Para o MPF, ao retirar terras indígenas cujo processo de demarcação ainda não foi concluído dos sistemas de gestão fundiária (Sigef) e de cadastro ambiental rural (Sicar), a normativa traria significativos riscos ao estado de Roraima, pois é expressivo o número de terras indígenas que passariam a estar desprotegidas e vulneráveis à grilagem, exploração de recursos naturais, conflitos fundiários e danos socioambientais.
O estado conta com 25 terras reivindicadas, 1 terra em estudo, 31 terras regularizadas e 1 terra em estudo de ampliação, as 32 últimas já reconhecidas como tradicionalmente habitadas por indígenas e as 26 primeiras com potencial reconhecimento dessa condição. A IN 09 representaria risco, segundo levantamento do MPF, a mais de 10 milhões de hectares de territórios tradicionais, pois poderia gerar disputas com proprietários de imóveis rurais que estivessem sobrepostos a essas áreas.

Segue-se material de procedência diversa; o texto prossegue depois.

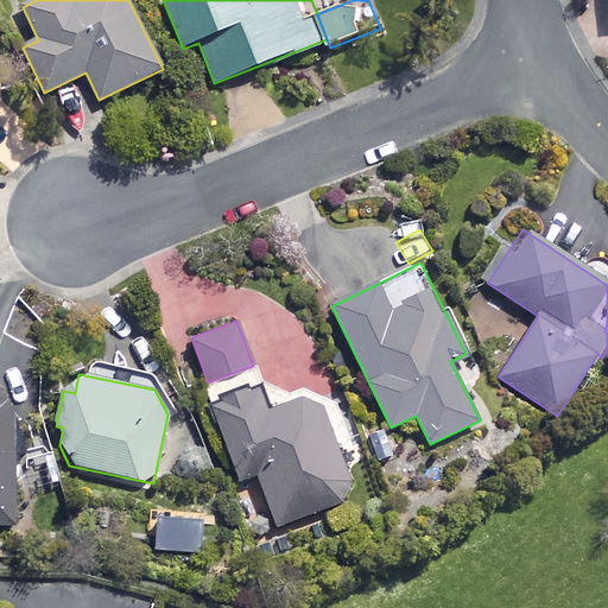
[(268,412),(258,384),(210,401),(240,482),(258,475),(276,527),(360,498),(322,393),(268,412)]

Na prática, no estado de Roraima, o órgão ministerial constatou a existência de 560 ocupações com inscrição no cadastro ambiental rural em áreas sobrepostas a terras indígenas. Dessas, 29 estão sobre a terra dos Waimiri-Atroari e 31 sobre a terra dos povos isolados Pirititi, apesar de haver estudos para ampliação e identificação dessas áreas. Ou seja, além de efeitos lesivos aos direitos territoriais dos indígenas, a IN prejudicaria a própria segurança jurídica da gestão fundiária e dos negócios imobiliários, incentivando também a grilagem de terras.
A liminar deferida pela primeira instância e agora também ratificada pelo Tribunal determina que a Funai considere, na emissão da Declaração de Reconhecimento de Limites, as terras indígenas que ainda estão em processo de demarcação e mantenha os dados no Sigef e Sicar. Da mesma forma, voltam aos cadastros e ficam proibidos os cadastros sobrepostos de particulares, as terras indígenas não homologadas, nas situações indicadas pelo MPF. E como gestor do Sigef, o Incra tem de providenciar os meios técnicos para o imediato cumprimento da decisão judicial.
Também está mantido o prazo de 72 horas para o cumprimento das ações sob pena de multas diárias que vão de R$ 20 mil a R$ 2 milhões por ato contrário à decisão.
Atuação do MPF – Quando da publicação da IN 09/2020, em abril deste ano, o MPF encaminhou recomendação à presidência da Funai para que a normativa fosse anulada e, ao Incra, para que não a cumprisse. A recomendação, assinada por 49 procuradores e procuradoras da República de 23 estados da federação, não foi acatada pelos órgãos citados. Com isso, foi ajuizada uma série de ações civis públicas para anular os efeitos da normativa nos estados que enfrentam a situação.